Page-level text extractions

*** Begin section ***

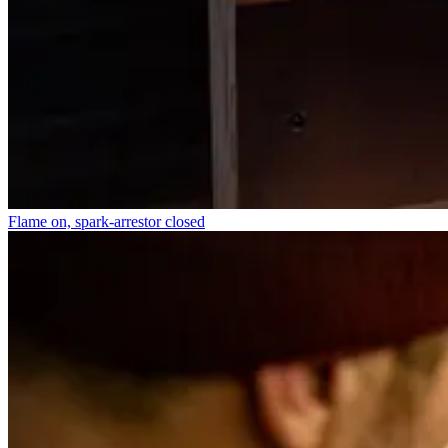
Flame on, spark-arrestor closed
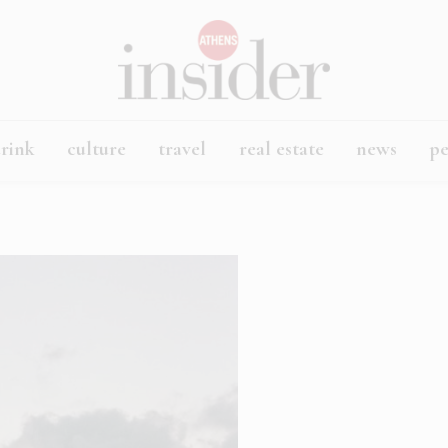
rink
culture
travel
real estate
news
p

*** End section ***

TASK TO COMPLETE: Set down the data exactly as it appears, without any images.

OUTPUT:
Flame on, spark-arrestor closed
rink
culture
travel
real estate
news
p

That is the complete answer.